# Sleep and Dreams > General Dream Discussion > Nightmares and Recurring Dreams >  >  Recurring Dream about cars & water

## gods_angel_nixa

I've had trouble sleeping the past few nights and I don't know y but these are the dreams that have accompanied them.

A couple of nights ago I had a dream that my 2 sisters, my niece, my nephew, my mom, and I were all in the car going to the carnival to listen to a concert. We were on the back road towards the concert deal and my sister n mom were in an argument. I noticed we were going off the road towards the  lake side. I told my sister to be careful b/c I was afraid we were going to go off the edge. She looked back at me and started yelling as she was doing so we went off the edge. My other sister had enough time to tell us to take off our seat belts and roll down our windows and hold our breath right before we hit the water and to get out as soon as we were directly under. We all came up and were fine. I tried to get the car out of the water as if though I had super human strength. My mom argued with my sister to help me she finally did and we pulled it out it was no longer usable i was sad but my sister said we could get a new one. I think i was sad b/c i had a date the next day and no one to get him.

Last night the dream consisted of me and my cousin matt. We were doing something I think for the army or cops (I think army cuz he was in the army) but any ways we were learning to drive one of the cars he was driving and i was next to him. We were talking and I noticed we were going off the bridge and once again he had enough time to tell me to take off my seat belt and roll down my window and we got out fine.

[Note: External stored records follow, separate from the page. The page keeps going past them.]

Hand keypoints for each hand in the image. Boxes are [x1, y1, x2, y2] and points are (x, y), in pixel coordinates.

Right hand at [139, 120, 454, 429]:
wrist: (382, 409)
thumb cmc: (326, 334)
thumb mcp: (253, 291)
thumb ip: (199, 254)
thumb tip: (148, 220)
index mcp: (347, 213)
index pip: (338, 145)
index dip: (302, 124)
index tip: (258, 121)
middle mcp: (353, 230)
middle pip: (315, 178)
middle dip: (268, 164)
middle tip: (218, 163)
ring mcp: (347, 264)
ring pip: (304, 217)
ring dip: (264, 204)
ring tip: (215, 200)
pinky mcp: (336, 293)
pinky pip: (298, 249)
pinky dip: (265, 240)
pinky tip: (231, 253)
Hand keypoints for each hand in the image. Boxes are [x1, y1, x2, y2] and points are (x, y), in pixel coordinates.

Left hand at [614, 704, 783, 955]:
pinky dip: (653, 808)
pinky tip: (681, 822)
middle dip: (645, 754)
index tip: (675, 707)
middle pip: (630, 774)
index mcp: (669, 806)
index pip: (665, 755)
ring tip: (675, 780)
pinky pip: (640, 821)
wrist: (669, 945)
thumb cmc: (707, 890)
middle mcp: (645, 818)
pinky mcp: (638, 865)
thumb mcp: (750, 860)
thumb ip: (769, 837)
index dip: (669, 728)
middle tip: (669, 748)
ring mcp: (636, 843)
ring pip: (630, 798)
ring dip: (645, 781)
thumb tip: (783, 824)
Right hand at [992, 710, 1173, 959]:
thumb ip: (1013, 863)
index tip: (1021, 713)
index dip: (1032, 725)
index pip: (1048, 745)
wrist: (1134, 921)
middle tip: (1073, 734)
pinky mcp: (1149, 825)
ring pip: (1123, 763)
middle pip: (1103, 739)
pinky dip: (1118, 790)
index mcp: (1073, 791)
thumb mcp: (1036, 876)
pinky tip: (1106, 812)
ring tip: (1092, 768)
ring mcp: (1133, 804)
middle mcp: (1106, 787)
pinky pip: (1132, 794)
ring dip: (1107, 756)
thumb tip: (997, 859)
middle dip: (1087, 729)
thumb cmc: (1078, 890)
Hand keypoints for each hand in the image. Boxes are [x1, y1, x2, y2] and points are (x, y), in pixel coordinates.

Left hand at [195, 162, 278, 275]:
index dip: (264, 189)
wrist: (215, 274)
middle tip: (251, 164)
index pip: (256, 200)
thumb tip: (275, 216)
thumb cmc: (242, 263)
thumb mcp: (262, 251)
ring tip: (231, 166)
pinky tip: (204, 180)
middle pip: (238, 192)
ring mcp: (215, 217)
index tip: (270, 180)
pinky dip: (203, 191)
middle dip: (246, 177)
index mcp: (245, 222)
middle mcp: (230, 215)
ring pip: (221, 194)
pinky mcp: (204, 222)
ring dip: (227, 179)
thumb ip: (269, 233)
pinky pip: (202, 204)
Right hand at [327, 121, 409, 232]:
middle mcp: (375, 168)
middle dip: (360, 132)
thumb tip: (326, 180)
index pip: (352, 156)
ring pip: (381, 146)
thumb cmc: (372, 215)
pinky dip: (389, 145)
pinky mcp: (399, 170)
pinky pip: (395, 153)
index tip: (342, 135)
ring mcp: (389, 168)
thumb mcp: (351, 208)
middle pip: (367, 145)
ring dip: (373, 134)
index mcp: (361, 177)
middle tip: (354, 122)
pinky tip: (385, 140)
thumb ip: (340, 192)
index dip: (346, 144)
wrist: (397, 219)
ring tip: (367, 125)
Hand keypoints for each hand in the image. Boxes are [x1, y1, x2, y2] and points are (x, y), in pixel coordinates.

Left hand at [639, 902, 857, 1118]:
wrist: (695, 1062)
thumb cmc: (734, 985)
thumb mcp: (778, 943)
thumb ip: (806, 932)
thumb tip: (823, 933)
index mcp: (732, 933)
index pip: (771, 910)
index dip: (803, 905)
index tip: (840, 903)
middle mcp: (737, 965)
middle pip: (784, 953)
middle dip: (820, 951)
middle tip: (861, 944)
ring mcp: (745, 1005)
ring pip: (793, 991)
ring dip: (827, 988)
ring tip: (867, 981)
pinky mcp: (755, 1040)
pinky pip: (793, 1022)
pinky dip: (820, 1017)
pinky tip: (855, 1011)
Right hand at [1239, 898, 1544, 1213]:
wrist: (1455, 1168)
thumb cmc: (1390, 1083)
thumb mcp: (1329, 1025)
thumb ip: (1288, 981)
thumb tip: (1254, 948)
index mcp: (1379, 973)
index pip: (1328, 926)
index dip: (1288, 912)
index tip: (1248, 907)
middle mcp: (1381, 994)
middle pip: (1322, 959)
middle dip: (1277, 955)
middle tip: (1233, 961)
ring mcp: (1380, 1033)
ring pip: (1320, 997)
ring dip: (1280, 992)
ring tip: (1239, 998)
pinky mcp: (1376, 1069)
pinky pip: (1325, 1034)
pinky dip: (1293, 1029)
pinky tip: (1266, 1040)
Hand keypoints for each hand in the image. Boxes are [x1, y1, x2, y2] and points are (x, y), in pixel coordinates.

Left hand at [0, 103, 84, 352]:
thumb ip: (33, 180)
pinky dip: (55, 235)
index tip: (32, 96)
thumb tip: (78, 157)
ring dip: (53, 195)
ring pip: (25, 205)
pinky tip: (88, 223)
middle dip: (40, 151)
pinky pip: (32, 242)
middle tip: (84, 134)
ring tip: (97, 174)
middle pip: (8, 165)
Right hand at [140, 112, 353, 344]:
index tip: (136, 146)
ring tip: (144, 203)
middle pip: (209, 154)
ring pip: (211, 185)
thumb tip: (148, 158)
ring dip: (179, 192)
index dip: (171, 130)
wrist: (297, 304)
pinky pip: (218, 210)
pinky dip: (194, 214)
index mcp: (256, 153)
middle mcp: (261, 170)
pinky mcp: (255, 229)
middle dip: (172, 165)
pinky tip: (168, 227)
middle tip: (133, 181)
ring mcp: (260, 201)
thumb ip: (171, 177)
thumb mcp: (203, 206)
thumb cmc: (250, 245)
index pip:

I don't understand y i am having these kind of dreams. If any one can give me any info on this it would be really appreciated.

----------


## Pegasis

Perhaps your sub conscious is telling you that cars are the big contributor to global warming and the car volume on roads needs to be drastically reduced.

----------


## gods_angel_nixa

interesting but i never think about stuff like that i'm not big into science stuff like that... i thinking maybe it had something more to do with my life.

----------


## Echt

I can relate to this completely. I've been plagued by cars+water dreams for the past four or five years. Mine are usually driving on a rickety bridge and then it collapsing and then I wake up. Anyways, I've found that I usually have these dreams during high-stress time in my life. I know high stress is supposed to stop you from remembering your dreams but for me it causes nightmares. I also usually have these dreams when I'm having conflicts with my family, friends, or even people at school.

----------


## gods_angel_nixa

yeah thanks for the help. I actually looked up main symbols in the dream dictionary and I got this result.

Car 
I have low self esteem and I depend of the control I have on my life. I am restless and uneasy. However, I believe I can successfully overcome anything.
Lake
I have inner peace.
Road
I have a sense of direction due to my goals. I am going steady on the progress and going up the social later.
Trees 
I am concentrated on me and my goals with strength.
Family
My family gives me support along my way. 
Seat Belt
Im very emotional and I have a hard time with controlling that.
 Window
I will get into some trouble and it’s going to be hard as hell to get out of.

----------